What this task involves » Beginning with the line below that contains "SONOS Era 100 højttaler" and ending with the line that contains "v forskellige sprog. De forsøger", copy every line exactly. Copy nothing else.

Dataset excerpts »
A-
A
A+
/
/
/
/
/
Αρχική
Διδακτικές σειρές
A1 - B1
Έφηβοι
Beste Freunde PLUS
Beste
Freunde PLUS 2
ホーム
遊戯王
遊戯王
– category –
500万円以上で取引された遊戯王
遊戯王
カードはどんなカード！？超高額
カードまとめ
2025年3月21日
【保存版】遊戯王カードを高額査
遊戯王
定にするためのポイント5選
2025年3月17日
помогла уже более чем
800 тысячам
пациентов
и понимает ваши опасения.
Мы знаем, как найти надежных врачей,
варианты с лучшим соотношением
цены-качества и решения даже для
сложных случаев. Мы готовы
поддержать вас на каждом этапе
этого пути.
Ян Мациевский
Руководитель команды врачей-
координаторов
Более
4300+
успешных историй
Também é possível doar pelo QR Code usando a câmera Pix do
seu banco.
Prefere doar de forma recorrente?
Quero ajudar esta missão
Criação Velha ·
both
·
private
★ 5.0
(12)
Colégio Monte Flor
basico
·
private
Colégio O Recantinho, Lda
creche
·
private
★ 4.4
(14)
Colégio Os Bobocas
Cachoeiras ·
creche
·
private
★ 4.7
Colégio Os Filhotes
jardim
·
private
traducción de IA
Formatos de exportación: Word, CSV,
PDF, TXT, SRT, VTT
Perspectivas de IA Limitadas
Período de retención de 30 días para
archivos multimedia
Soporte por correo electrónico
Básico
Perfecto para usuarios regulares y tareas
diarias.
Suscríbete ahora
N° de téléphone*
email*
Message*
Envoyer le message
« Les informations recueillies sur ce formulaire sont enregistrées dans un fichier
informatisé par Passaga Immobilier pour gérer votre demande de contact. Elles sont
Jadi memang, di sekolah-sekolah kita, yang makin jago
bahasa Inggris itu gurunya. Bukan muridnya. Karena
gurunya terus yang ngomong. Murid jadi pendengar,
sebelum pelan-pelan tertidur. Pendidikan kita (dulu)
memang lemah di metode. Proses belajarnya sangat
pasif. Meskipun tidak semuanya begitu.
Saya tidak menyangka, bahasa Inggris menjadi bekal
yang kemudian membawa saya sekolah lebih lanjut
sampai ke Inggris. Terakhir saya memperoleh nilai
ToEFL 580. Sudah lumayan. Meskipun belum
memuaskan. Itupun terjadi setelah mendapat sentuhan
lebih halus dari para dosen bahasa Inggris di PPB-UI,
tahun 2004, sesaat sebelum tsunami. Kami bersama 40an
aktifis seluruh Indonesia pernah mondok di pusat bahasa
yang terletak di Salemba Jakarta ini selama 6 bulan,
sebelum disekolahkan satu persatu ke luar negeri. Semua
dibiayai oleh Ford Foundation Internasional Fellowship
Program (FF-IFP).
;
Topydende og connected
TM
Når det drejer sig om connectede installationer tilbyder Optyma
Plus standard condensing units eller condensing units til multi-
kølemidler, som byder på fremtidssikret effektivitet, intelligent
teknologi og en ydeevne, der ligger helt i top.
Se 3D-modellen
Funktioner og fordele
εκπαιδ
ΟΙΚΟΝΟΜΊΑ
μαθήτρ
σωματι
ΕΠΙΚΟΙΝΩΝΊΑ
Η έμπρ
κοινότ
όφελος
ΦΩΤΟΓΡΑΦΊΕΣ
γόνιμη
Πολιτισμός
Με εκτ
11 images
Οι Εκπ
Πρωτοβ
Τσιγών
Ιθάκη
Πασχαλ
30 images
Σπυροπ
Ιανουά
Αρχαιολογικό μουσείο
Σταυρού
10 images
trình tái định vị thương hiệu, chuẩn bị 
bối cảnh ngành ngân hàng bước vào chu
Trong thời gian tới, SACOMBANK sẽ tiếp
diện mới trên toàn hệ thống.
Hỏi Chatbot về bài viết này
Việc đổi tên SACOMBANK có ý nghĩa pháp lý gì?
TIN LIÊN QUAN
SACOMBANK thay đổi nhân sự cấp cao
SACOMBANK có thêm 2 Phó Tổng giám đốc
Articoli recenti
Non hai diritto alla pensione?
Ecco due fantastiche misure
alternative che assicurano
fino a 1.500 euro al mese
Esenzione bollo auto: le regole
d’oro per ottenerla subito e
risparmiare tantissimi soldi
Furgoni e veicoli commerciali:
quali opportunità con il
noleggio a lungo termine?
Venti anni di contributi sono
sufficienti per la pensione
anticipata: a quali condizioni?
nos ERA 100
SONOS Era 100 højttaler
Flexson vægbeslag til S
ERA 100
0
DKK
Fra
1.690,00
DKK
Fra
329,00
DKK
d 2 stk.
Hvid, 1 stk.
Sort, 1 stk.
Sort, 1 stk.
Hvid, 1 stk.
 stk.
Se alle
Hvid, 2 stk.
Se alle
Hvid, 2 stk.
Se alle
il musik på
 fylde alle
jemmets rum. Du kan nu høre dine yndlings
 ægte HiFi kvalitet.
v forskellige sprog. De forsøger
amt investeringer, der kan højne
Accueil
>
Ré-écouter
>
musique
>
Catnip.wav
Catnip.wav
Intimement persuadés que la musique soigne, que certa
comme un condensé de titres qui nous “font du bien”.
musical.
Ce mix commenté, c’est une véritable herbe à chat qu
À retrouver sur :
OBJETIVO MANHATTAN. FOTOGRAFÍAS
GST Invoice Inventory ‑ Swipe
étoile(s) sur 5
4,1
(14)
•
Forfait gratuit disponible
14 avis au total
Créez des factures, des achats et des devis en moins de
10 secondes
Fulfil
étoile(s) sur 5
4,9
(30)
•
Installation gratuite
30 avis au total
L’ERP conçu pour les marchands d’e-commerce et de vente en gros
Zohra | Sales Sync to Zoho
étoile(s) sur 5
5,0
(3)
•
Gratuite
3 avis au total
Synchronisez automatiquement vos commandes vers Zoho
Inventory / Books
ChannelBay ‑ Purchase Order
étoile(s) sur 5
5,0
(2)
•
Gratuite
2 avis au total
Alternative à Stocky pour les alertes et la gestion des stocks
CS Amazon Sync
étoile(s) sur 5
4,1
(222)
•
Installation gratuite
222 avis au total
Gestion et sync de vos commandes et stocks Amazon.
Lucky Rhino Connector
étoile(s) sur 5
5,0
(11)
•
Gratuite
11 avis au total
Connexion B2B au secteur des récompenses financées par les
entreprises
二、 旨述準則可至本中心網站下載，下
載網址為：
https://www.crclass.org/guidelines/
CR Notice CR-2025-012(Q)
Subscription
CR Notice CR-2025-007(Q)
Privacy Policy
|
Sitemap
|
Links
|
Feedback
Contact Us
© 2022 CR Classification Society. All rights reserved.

Solution for this task »
SONOS Era 100 højttaler
Flexson vægbeslag til S
ERA 100
0
DKK
Fra
1.690,00
DKK
Fra
329,00
DKK
d 2 stk.
Hvid, 1 stk.
Sort, 1 stk.
Sort, 1 stk.
Hvid, 1 stk.
 stk.
Se alle
Hvid, 2 stk.
Se alle
Hvid, 2 stk.
Se alle
il musik på
 fylde alle
jemmets rum. Du kan nu høre dine yndlings
 ægte HiFi kvalitet.
v forskellige sprog. De forsøger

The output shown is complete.